This picture is from my visit to the Cherokee on York Avenue and E 78th Street in the Upper East Side in Manhattan some years ago. Originally it was called “The Shively Sanitary Apartments”. “Sanitary” because when built in 1909 with Mrs. William K. Vanderbilt’s money, Dr. Henry Shively’s initiative and Henry Atterbury Smith’s design the buildings were to cure all bad things in city life, and especially tuberculosis. As such it is actually one of the first examples of modern housing design principles.

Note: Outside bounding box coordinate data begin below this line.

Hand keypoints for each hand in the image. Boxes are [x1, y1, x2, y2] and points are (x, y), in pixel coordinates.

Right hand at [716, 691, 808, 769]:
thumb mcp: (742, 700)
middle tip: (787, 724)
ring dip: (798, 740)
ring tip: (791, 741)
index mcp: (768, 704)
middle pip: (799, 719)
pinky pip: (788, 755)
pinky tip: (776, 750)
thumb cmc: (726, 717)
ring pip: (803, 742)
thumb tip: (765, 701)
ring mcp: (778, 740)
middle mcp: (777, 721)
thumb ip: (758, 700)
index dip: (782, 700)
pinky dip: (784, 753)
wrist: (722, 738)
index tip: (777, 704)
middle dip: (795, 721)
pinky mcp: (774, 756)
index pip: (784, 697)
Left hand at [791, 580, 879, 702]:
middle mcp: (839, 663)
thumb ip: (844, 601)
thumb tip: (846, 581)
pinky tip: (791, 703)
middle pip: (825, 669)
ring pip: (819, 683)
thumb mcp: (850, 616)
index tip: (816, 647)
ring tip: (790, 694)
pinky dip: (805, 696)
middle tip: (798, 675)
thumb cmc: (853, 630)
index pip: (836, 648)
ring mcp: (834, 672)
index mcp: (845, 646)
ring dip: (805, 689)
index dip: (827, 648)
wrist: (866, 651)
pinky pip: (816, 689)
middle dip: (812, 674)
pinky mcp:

Despite its romantic looks the building is hard-core modernist: Light and air were the design principles. It is also one of the first attempts to actually increase the quality of life of the working class. As the only remedy to tuberculosis (and to pretty much every other illness as well) at the time was to sit in the open air the apartments have floor-to-ceiling windows in two or more directions, balconies, outdoor stairwells and pergolas on the roof of each building (these have been later removed). For some time the building also housed a home hospital to treat the residents.
The stairs in the six-story building have beautiful integrated benches to take a break when climbing up – which perhaps from today’s perspective does not seem as considerate as originally intended.
The philanthropic mission was finally a failure. Apparently they could not cure tuberculosis with architecture. But because of the elegance of its architecture, notably the Guastavino tiled passageways and cast iron balconies it remains a much beloved building and manages at the same time to demonstrate all the good intentions that modernist housing architecture originally had.